Reading and writing using the pipes:
The master process will be writing words to the child processes. How does the child process know when one word ends and the next word begins? The easiest way to solve this problem is to always write and read the same number of bytes. In other words, when the master process writes a word to a child, it should always write the same number of bytes. You can assume that a word is no bigger than 32 characters (see MAXWORD in freq_list.h). So the master process will write 32 bytes (including the null termination character), and the child process will always read 32 bytes. The FreqRecord elements have a fixed size, so the master process knows how to read one record at a time from a worker. The worker process notifies the master that it has no more records to send by sending a FreqRecord with a value of 0 for the freq field, and an empty string for the filename field. Error checking Check all return values of system calls and exit with a non-zero return code if your program encounters an error that would not allow it to proceed.
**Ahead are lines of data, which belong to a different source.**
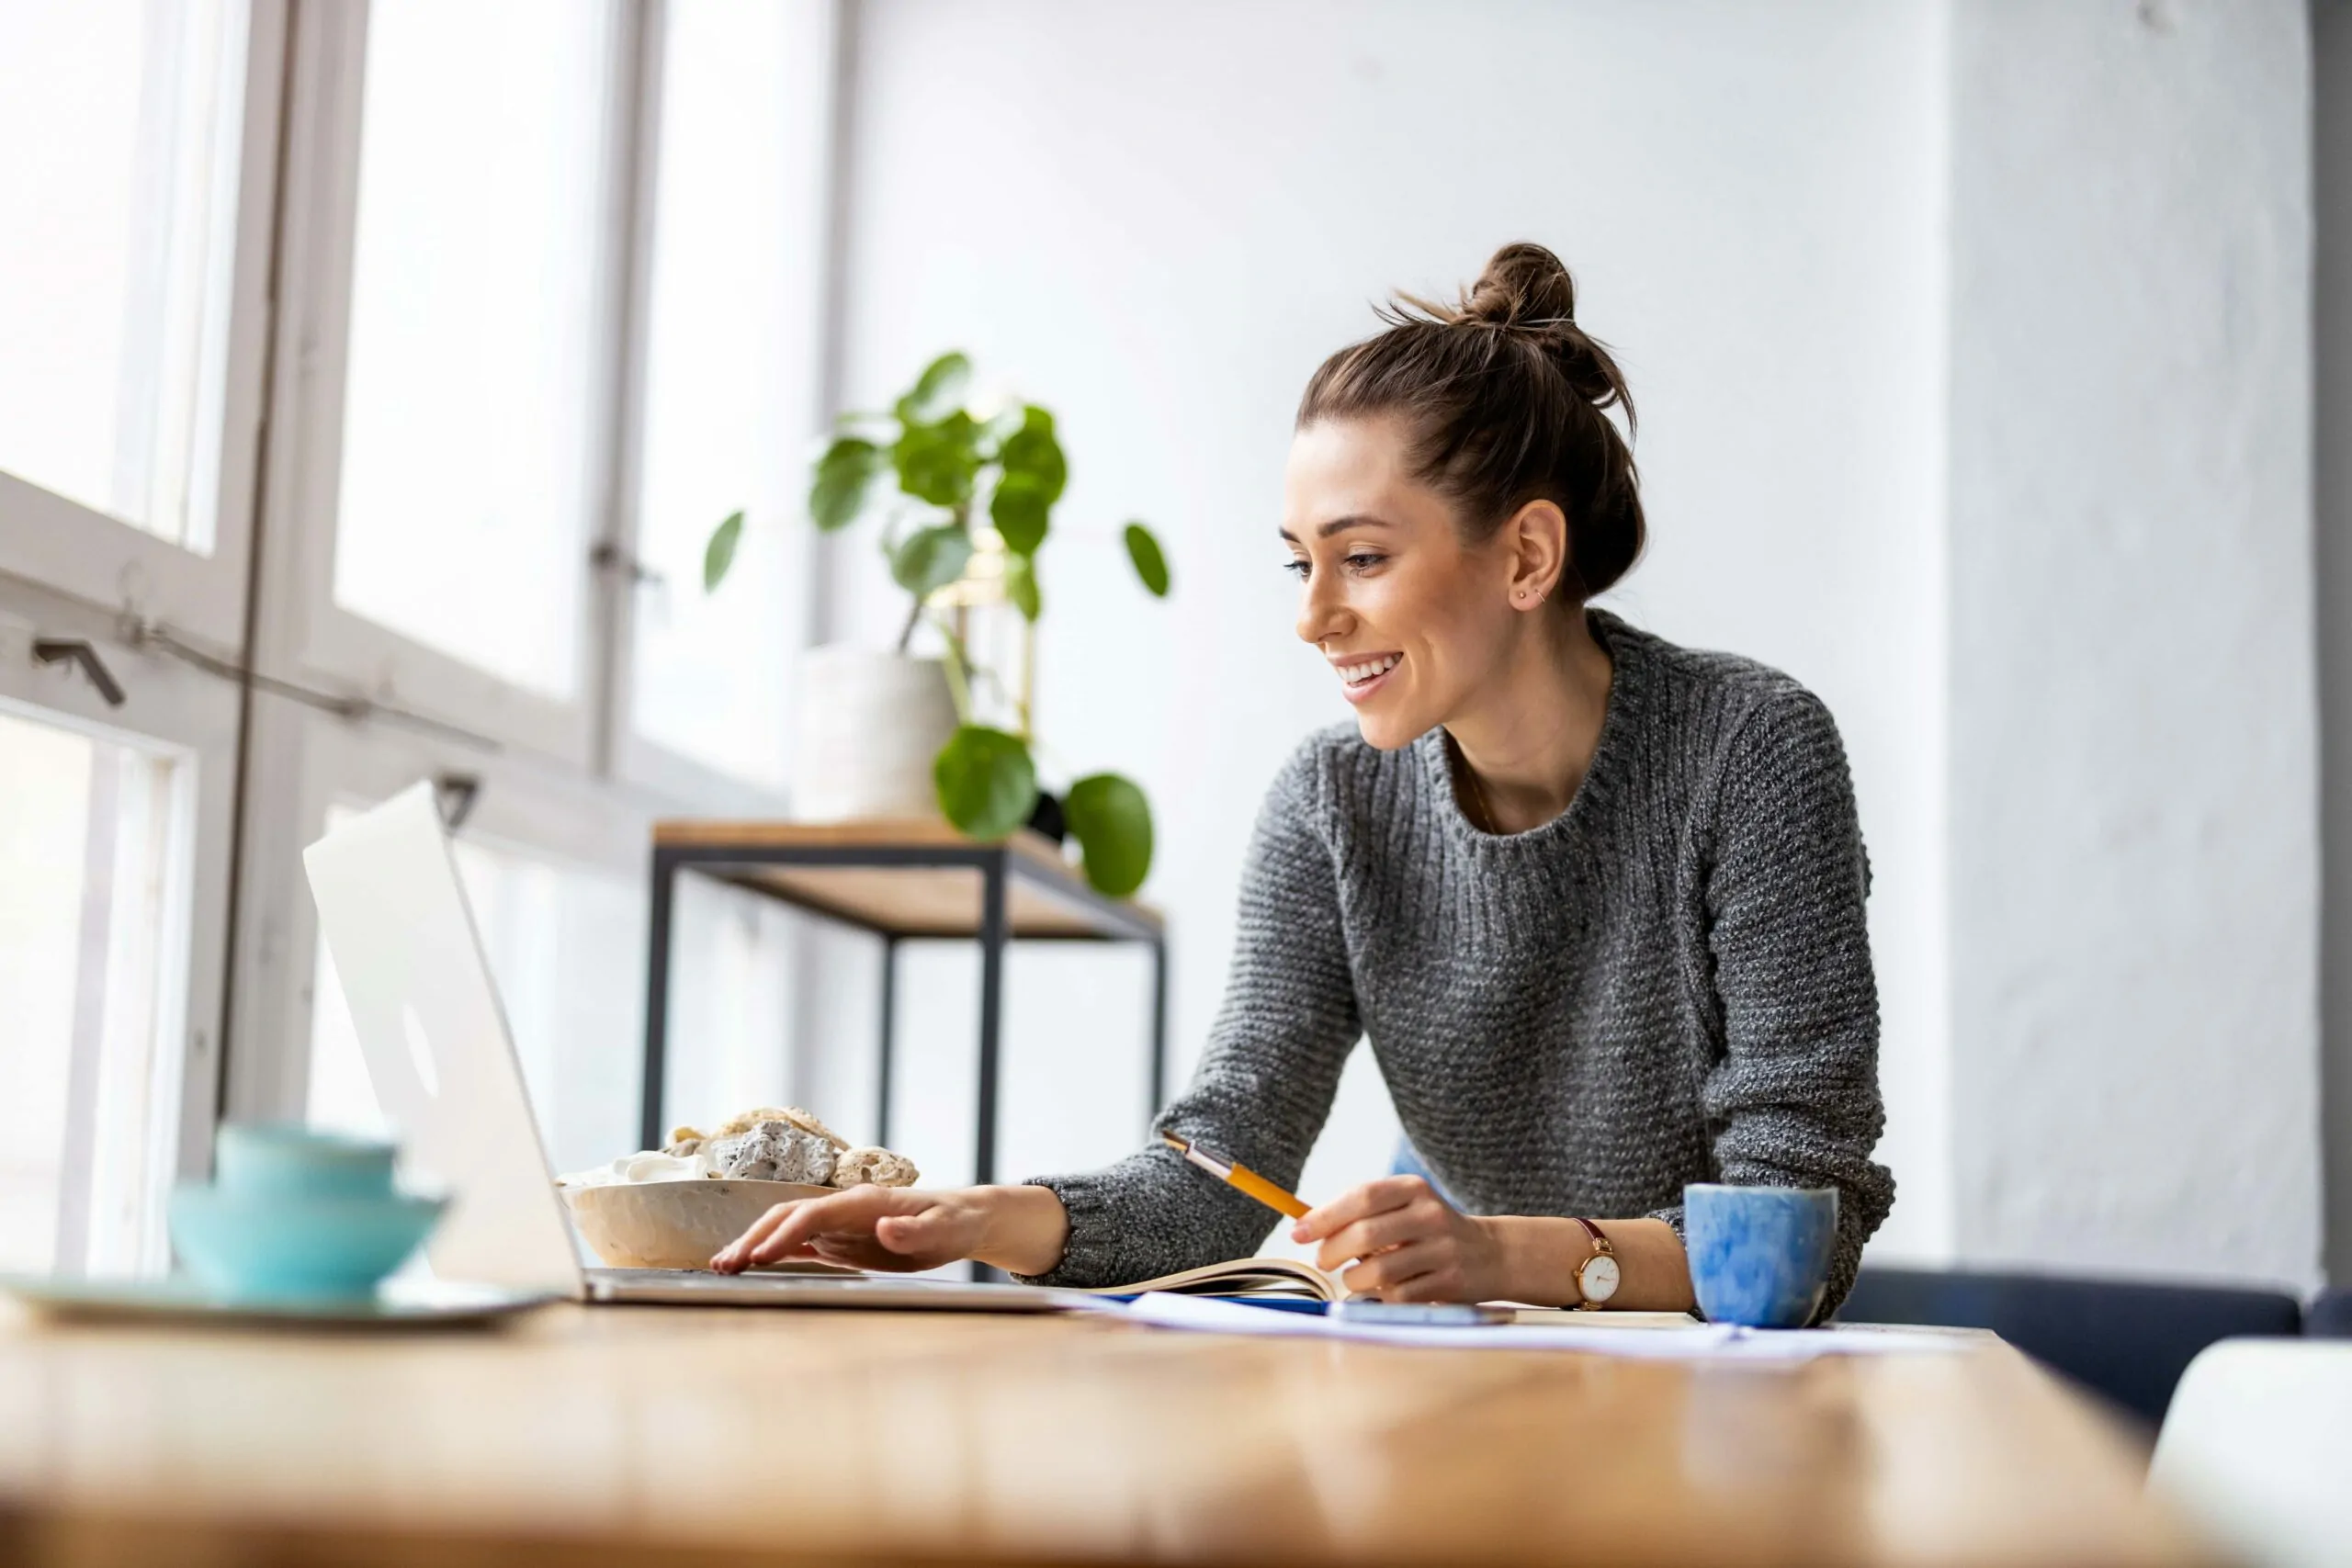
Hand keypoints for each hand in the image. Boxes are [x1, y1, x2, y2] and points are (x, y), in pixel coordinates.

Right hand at [709, 1183, 1069, 1276]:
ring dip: (754, 1245)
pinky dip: (771, 1253)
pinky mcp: (840, 1239)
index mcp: (864, 1202)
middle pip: (787, 1217)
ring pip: (785, 1229)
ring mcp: (839, 1223)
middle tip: (723, 1266)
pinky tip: (750, 1267)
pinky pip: (798, 1244)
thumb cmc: (955, 1223)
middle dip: (754, 1239)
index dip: (785, 1234)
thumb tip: (885, 1227)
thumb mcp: (944, 1230)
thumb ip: (914, 1230)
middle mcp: (844, 1208)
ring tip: (722, 1267)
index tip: (760, 1258)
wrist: (962, 1219)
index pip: (813, 1215)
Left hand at [1290, 1175, 1507, 1302]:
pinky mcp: (1448, 1282)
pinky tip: (1384, 1290)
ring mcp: (1442, 1249)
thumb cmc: (1427, 1231)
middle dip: (1332, 1252)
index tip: (1298, 1232)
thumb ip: (1361, 1214)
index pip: (1361, 1197)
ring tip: (1355, 1277)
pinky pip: (1398, 1296)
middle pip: (1365, 1234)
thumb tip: (1306, 1227)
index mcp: (1413, 1189)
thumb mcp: (1403, 1208)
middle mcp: (1430, 1215)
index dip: (1325, 1216)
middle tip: (1323, 1261)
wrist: (1490, 1254)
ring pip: (1378, 1271)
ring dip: (1355, 1279)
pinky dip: (1381, 1297)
Being A Good Citizen The first assignment that uses fork can be a challenge because error-prone code can generate processes and leave them running indefinitely. You must not leave processes lying around on any of the machines you work on, or the machines will eventually become unusable. Always, before you log out, and frequently while you are working, use ps aux | grep or top to check if you have any stray processes still running. Use kill to kill them.
If you notice that other students have processes that have been around for a long time, please post a note to the discussion board with their user names, and ask them politely to clean up their processes.
Finishing Off and Submitting Because we will run automated tests on your program, it is important that you not print extra information to standard out. In particular, do not print a prompt asking the user for the next word. Only use the printf statements that we have provided in the starter code.
Commit and push to your repository in the A3 directory all of the files that are needed to produce the programs queryone and query. When we run make in your A3 directory (without any argument), it must build the two programs (in addition to the helper programs we gave you) without any warnings. Do NOTcommit any executables.